My mother told me once in a private conversation weeks before my own wedding,  “I never planned on being divorced”.  It was during an argument between us when I foolishly told her that what happened to her would never happen to me.  If only I could take those words back.

Not only because I am now a divorced woman.  But because my words had a certain arrogance and a sting that hurt her deeply.

No matter how you slice it, divorce wreaks havoc on a family.  It creates “teams” that don’t play well together.  It rents the fabric of family life, rearranges every holiday plan and every summer vacation.  The repercussions rear their ugly heads in the least expected moments.

Growing up is something we all have to do.  Becoming wise and learning difficult lessons is optional.  Knowing what I went through with my parents divorce, I have a difficult time digesting the fact that I had a hand in repeating this  history.  Perhaps it was my legacy.  Or an unconscious attempt at solidarity with my mother.

Maybe it was an “I told you so”.

Nonetheless, I am the woman I am today because I had to grow through the pain and struggle of my decisions.  If only I could have been this woman without having had to wreak so much damage and heartache.

We project a part of ourselves into what we see and observe.  What we interpret has everything to do with our own experience.  As a young married woman with three small children, I saw a fragile news clipping that had accidentally gotten torn. Years later I see with different eyes.  It is a statement of grief.  A message and a warning.

And sadly, a legacy.

 

 

 

 

 

 

14 Responses »

  1. I’m sorry you seem sad today, Rosemarie. I know that you will be uplifted when you get together with your families for Thanksgiving dinner and you get to see your precious little Boe!

  2. Rosemarie,
    Beautiful and poignant. None of us planned to get divorced and here we are. Life doesn’t play by the rules.

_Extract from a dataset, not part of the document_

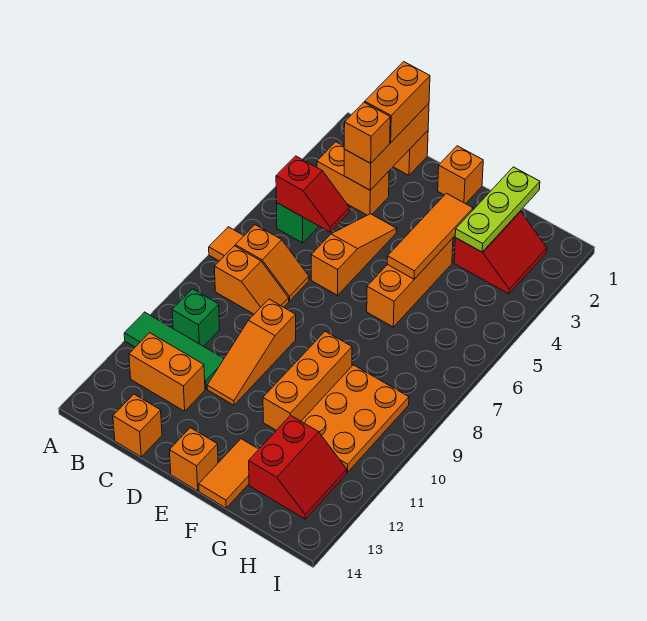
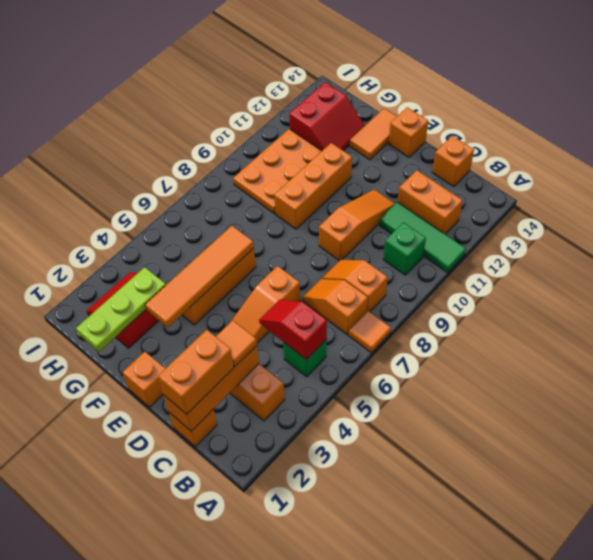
orange 1x1 brick [344,102,390,163] -> orange 1x1 tile [216,320,257,367]
orange 1x3 tile [387,193,473,279] -> orange 1x4 tile [145,226,254,327]
red 2x2 slope [249,415,347,519] -> red 2x2 slope turned to [289,82,365,151]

    Wishing you and yours a wonderful Thanksgiving.
    Ed

  3. Rosemarie, I remember having a talk about marriage with my mother and grandmother, where I most smugly said, “My husband will never step out on me”. My mother looked down sadly and my Nana yelled at me saying, “Do you think any of us deserve to have their husband cheat on them?” Many of the women in my family dealt with infidelity. That day I learned a valuable lesson about life, everything we go through good and bad, makes us who we are. We met 35 years ago and you have been the amazing woman you are through it all. I love you Rosemarie.

    • Rosemary, so interesting that our mothers and grandmothers took the time to talk with us about marriage. I wonder if mothers nowadays have that conversation with their daughters. Or is it all about the flowers and the photographer? Our mothers were beautiful women and they gave us so much to hold on to in our lives. I am thankful for that. And thankful for our friendship. Love you too!

  4. So poignant and painfully true. It takes a very special and sensitive woman to realize all the ideas you expressed. I think of the old saying: “If you want God to laugh, make plans.” Today is one of the days that I feel especially blessed that you are part of my life. You are such an intuitive and sensitive human being.

  5. I remember those sad, sad days. You were beside yourself with anger. Daddy tried to talk sense into my Godfather, mother was angry and heart broken that her sister -in -law had to endure that pain. Auntie Dot was never the same after the divorce. And those of us who have been through that level of betrayal are the only ones that can truly understand. But with the help of God, we somehow go on and try to dry the tears that plague us for a very long time. We live and hopefully learn a lot from that kind of heart break. Life is never easy, but the reward of Paradise gets us through, and somehow makes those aching moments easier to withstand.

    • Anna-Marie, my beautiful cousin,I am struck with how you remember all that happened and how it effected our entire family. It’s so interesting harvesting our memories as children and how we perceived our parents’ grown up worlds. And then bringing it forward so many years later. We have so much rich history. I love you, Anna. The rewards of Paradise are what we all look forward to. xo

  6. Beautifully stated, Rosemarie, and I certainly relate. My parents divorced when I was 22 and although I had no question that it was the right thing for them to do, it still effected me. Then, when I was unhappily married, my mother was my role model (and my Nana too). I thought “If they could do it, so could I !”. But my children were young, and I had no idea of the depth of pain it would elicit for the years ahead. It’s such a difficult choice: ‘unhappy marriage with those effects on self and children’ vs. ‘divorce with those effects’. There’s the legacy and the paradox… the strength and the grief, the patterns that repeat despite awareness (and because of it), and the longing for love, happiness, peace. This is life, right? Quite a mix… and we hold it all.

    • So true, Patti. It’s all a part of it. Being Catholic, I felt a lot of guilt and judgement from others. But when I look at the whole picture, I had to grow up and this is what happened in order to facilitate that. Thank you for sharing this.